---------- Supplied records ----------

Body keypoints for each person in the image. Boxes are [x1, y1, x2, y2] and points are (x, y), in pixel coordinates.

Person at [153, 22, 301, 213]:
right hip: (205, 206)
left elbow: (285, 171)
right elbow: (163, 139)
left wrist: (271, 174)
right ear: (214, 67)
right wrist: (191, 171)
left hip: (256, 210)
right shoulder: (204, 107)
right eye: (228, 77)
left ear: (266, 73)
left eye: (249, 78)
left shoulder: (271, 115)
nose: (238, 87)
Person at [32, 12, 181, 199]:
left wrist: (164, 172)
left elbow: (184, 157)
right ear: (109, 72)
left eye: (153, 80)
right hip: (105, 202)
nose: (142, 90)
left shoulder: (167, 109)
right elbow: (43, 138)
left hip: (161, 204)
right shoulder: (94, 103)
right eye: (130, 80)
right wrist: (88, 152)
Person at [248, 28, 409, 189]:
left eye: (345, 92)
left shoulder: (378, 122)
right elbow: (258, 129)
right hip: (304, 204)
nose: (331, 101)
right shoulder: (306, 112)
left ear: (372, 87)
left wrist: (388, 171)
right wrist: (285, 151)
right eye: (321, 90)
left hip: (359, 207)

----------
---------- Supplied records ----------

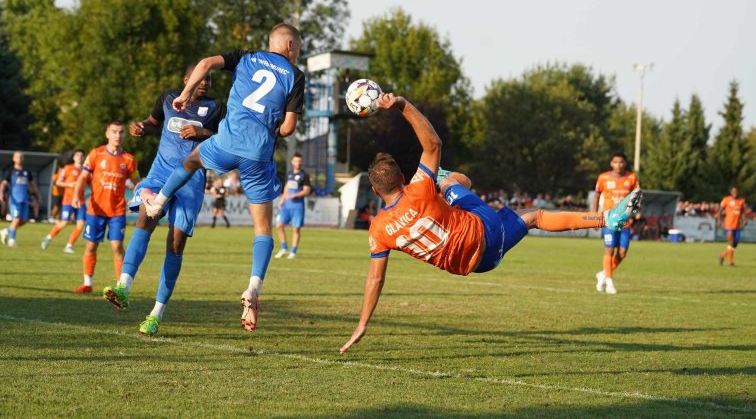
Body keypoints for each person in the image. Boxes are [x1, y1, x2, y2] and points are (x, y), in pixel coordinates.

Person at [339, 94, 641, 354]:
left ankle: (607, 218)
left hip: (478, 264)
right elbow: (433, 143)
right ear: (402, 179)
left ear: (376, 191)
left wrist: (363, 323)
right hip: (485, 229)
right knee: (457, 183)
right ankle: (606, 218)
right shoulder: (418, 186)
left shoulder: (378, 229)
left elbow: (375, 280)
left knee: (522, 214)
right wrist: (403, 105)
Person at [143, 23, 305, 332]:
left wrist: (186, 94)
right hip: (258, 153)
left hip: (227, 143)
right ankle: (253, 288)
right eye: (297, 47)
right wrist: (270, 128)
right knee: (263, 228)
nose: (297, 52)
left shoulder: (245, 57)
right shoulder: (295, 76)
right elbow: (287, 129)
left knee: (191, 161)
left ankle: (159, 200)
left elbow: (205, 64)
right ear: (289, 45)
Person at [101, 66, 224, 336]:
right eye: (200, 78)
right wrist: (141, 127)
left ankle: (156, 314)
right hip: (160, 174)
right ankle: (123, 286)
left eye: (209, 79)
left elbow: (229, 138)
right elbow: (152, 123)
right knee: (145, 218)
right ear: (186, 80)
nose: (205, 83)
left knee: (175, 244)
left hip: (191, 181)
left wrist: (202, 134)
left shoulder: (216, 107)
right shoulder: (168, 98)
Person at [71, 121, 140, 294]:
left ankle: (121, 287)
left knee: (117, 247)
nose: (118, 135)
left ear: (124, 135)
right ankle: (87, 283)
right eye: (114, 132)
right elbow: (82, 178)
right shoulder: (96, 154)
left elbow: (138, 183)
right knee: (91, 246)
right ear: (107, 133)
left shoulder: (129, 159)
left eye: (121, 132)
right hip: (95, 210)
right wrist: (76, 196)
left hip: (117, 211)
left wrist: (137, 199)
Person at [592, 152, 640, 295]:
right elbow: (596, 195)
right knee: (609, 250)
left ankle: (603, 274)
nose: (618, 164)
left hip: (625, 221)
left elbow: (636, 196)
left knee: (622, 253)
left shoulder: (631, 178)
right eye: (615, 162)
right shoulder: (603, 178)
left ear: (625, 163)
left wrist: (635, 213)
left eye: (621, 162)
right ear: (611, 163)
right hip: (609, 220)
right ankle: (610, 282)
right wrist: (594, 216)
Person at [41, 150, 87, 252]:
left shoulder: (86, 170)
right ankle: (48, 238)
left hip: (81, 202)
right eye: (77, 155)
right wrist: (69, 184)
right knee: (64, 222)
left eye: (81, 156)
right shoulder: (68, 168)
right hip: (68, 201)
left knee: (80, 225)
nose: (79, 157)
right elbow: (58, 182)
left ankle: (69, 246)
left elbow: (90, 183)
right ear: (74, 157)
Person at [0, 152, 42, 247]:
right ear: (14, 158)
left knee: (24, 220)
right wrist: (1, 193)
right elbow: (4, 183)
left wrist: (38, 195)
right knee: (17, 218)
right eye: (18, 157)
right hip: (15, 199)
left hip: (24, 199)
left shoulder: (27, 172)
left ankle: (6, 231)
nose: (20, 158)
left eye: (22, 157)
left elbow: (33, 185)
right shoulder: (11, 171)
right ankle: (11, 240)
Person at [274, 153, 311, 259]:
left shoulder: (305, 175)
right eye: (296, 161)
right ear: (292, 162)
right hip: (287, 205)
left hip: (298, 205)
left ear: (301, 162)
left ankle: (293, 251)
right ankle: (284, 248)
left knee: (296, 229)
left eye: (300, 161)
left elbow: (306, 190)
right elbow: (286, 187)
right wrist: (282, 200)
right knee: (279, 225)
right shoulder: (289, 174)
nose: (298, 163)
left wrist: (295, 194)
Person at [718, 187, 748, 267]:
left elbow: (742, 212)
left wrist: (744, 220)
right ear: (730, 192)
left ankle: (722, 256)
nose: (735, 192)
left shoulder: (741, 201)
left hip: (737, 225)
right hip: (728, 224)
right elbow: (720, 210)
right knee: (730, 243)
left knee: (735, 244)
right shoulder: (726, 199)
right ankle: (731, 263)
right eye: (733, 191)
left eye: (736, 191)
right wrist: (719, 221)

----------

**What to work on:** What are the lines, exactly as written above, from the line with "right ankle: (87, 283)" to the line with "left wrist: (137, 199)", both included? Output only those.

**Exercise response:**
right ankle: (87, 283)
right eye: (114, 132)
right elbow: (82, 178)
right shoulder: (96, 154)
left elbow: (138, 183)
right knee: (91, 246)
right ear: (107, 133)
left shoulder: (129, 159)
left eye: (121, 132)
right hip: (95, 210)
right wrist: (76, 196)
left hip: (117, 211)
left wrist: (137, 199)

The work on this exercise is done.